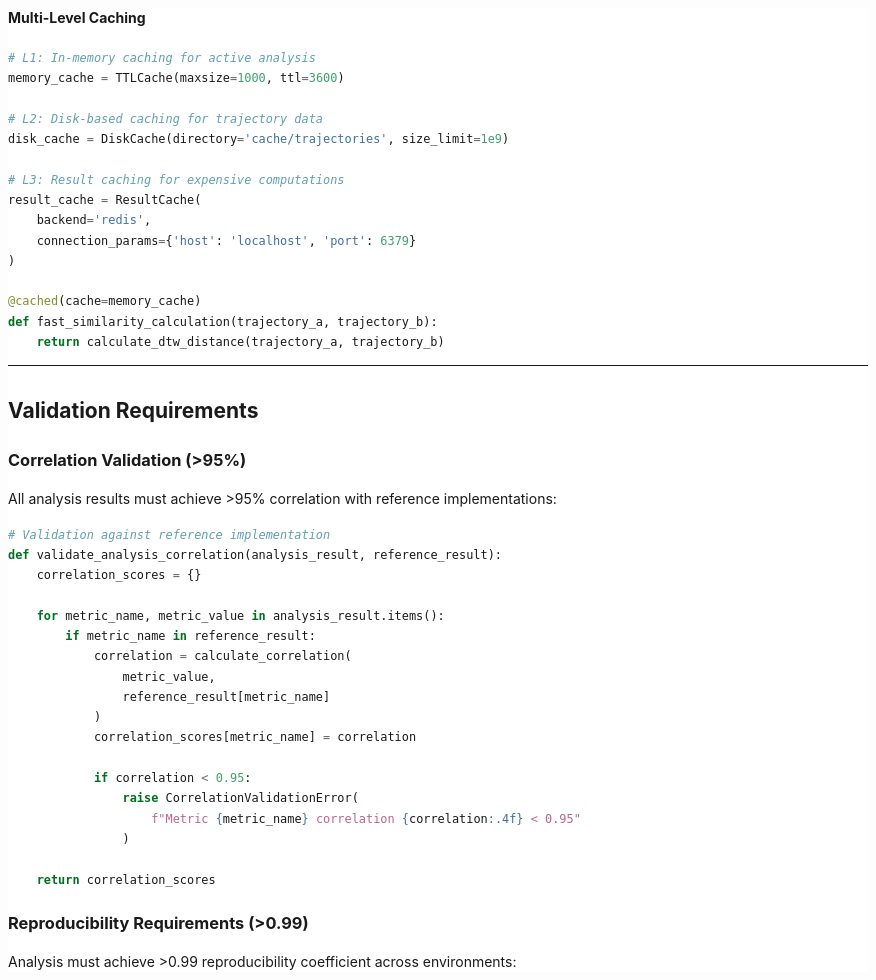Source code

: #### Multi-Level Caching

```python
# L1: In-memory caching for active analysis
memory_cache = TTLCache(maxsize=1000, ttl=3600)

# L2: Disk-based caching for trajectory data
disk_cache = DiskCache(directory='cache/trajectories', size_limit=1e9)

# L3: Result caching for expensive computations
result_cache = ResultCache(
    backend='redis',
    connection_params={'host': 'localhost', 'port': 6379}
)

@cached(cache=memory_cache)
def fast_similarity_calculation(trajectory_a, trajectory_b):
    return calculate_dtw_distance(trajectory_a, trajectory_b)
```

---

## Validation Requirements

### Correlation Validation (>95%)

All analysis results must achieve >95% correlation with reference implementations:

```python
# Validation against reference implementation
def validate_analysis_correlation(analysis_result, reference_result):
    correlation_scores = {}
    
    for metric_name, metric_value in analysis_result.items():
        if metric_name in reference_result:
            correlation = calculate_correlation(
                metric_value, 
                reference_result[metric_name]
            )
            correlation_scores[metric_name] = correlation
            
            if correlation < 0.95:
                raise CorrelationValidationError(
                    f"Metric {metric_name} correlation {correlation:.4f} < 0.95"
                )
    
    return correlation_scores
```

### Reproducibility Requirements (>0.99)

Analysis must achieve >0.99 reproducibility coefficient across environments:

----

◆ Task objective ◆
Within the records above, determine how many lines contain the word "return". Respond with that number and no other text.

◆ Result below ◆
2